Extracted data entries
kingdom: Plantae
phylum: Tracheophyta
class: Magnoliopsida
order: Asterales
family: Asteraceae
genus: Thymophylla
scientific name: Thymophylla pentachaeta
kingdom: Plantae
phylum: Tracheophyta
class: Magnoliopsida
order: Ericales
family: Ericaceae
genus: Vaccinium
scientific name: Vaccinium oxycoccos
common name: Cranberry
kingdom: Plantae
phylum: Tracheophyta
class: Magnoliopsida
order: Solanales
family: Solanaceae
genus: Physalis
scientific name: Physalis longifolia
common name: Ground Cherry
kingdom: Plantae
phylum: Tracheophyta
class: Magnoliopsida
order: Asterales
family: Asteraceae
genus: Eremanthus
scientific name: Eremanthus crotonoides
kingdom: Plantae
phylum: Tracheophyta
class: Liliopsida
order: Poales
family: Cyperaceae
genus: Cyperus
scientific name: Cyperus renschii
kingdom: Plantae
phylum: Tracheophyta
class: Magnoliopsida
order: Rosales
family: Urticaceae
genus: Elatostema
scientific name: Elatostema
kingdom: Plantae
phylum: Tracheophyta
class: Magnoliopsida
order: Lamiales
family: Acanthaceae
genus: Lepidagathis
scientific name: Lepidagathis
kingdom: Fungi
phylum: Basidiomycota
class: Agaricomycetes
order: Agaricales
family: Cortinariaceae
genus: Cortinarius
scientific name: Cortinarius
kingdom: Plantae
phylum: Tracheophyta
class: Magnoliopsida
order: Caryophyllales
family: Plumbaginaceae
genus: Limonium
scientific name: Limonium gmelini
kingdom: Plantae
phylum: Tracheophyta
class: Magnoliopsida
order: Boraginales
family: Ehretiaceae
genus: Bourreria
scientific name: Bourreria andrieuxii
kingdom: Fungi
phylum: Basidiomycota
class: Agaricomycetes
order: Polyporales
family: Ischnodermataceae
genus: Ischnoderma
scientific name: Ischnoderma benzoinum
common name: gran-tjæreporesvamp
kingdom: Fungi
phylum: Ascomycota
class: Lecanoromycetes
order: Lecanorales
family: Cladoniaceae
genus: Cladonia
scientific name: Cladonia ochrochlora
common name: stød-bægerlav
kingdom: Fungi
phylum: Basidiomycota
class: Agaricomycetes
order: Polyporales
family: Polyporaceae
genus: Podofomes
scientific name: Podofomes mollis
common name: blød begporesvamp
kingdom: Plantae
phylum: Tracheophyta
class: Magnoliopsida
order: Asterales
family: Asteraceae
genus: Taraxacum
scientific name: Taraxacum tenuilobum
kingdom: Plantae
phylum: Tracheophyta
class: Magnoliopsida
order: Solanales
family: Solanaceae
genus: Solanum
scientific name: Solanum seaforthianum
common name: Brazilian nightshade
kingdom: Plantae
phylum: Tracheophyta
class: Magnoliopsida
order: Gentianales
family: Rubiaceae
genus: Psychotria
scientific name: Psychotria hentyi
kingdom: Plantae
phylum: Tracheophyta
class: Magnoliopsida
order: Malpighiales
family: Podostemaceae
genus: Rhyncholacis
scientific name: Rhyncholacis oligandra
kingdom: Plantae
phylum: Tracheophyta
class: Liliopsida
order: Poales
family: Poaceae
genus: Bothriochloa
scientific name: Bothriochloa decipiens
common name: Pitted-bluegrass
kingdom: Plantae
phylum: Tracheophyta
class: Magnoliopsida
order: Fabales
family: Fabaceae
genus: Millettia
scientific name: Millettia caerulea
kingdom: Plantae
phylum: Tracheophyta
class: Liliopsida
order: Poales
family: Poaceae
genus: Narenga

**Written problem**
Reproduce every line of the records above word for word, without any changes.

**The reply**
kingdom: Plantae
phylum: Tracheophyta
class: Magnoliopsida
order: Asterales
family: Asteraceae
genus: Thymophylla
scientific name: Thymophylla pentachaeta
kingdom: Plantae
phylum: Tracheophyta
class: Magnoliopsida
order: Ericales
family: Ericaceae
genus: Vaccinium
scientific name: Vaccinium oxycoccos
common name: Cranberry
kingdom: Plantae
phylum: Tracheophyta
class: Magnoliopsida
order: Solanales
family: Solanaceae
genus: Physalis
scientific name: Physalis longifolia
common name: Ground Cherry
kingdom: Plantae
phylum: Tracheophyta
class: Magnoliopsida
order: Asterales
family: Asteraceae
genus: Eremanthus
scientific name: Eremanthus crotonoides
kingdom: Plantae
phylum: Tracheophyta
class: Liliopsida
order: Poales
family: Cyperaceae
genus: Cyperus
scientific name: Cyperus renschii
kingdom: Plantae
phylum: Tracheophyta
class: Magnoliopsida
order: Rosales
family: Urticaceae
genus: Elatostema
scientific name: Elatostema
kingdom: Plantae
phylum: Tracheophyta
class: Magnoliopsida
order: Lamiales
family: Acanthaceae
genus: Lepidagathis
scientific name: Lepidagathis
kingdom: Fungi
phylum: Basidiomycota
class: Agaricomycetes
order: Agaricales
family: Cortinariaceae
genus: Cortinarius
scientific name: Cortinarius
kingdom: Plantae
phylum: Tracheophyta
class: Magnoliopsida
order: Caryophyllales
family: Plumbaginaceae
genus: Limonium
scientific name: Limonium gmelini
kingdom: Plantae
phylum: Tracheophyta
class: Magnoliopsida
order: Boraginales
family: Ehretiaceae
genus: Bourreria
scientific name: Bourreria andrieuxii
kingdom: Fungi
phylum: Basidiomycota
class: Agaricomycetes
order: Polyporales
family: Ischnodermataceae
genus: Ischnoderma
scientific name: Ischnoderma benzoinum
common name: gran-tjæreporesvamp
kingdom: Fungi
phylum: Ascomycota
class: Lecanoromycetes
order: Lecanorales
family: Cladoniaceae
genus: Cladonia
scientific name: Cladonia ochrochlora
common name: stød-bægerlav
kingdom: Fungi
phylum: Basidiomycota
class: Agaricomycetes
order: Polyporales
family: Polyporaceae
genus: Podofomes
scientific name: Podofomes mollis
common name: blød begporesvamp
kingdom: Plantae
phylum: Tracheophyta
class: Magnoliopsida
order: Asterales
family: Asteraceae
genus: Taraxacum
scientific name: Taraxacum tenuilobum
kingdom: Plantae
phylum: Tracheophyta
class: Magnoliopsida
order: Solanales
family: Solanaceae
genus: Solanum
scientific name: Solanum seaforthianum
common name: Brazilian nightshade
kingdom: Plantae
phylum: Tracheophyta
class: Magnoliopsida
order: Gentianales
family: Rubiaceae
genus: Psychotria
scientific name: Psychotria hentyi
kingdom: Plantae
phylum: Tracheophyta
class: Magnoliopsida
order: Malpighiales
family: Podostemaceae
genus: Rhyncholacis
scientific name: Rhyncholacis oligandra
kingdom: Plantae
phylum: Tracheophyta
class: Liliopsida
order: Poales
family: Poaceae
genus: Bothriochloa
scientific name: Bothriochloa decipiens
common name: Pitted-bluegrass
kingdom: Plantae
phylum: Tracheophyta
class: Magnoliopsida
order: Fabales
family: Fabaceae
genus: Millettia
scientific name: Millettia caerulea
kingdom: Plantae
phylum: Tracheophyta
class: Liliopsida
order: Poales
family: Poaceae
genus: Narenga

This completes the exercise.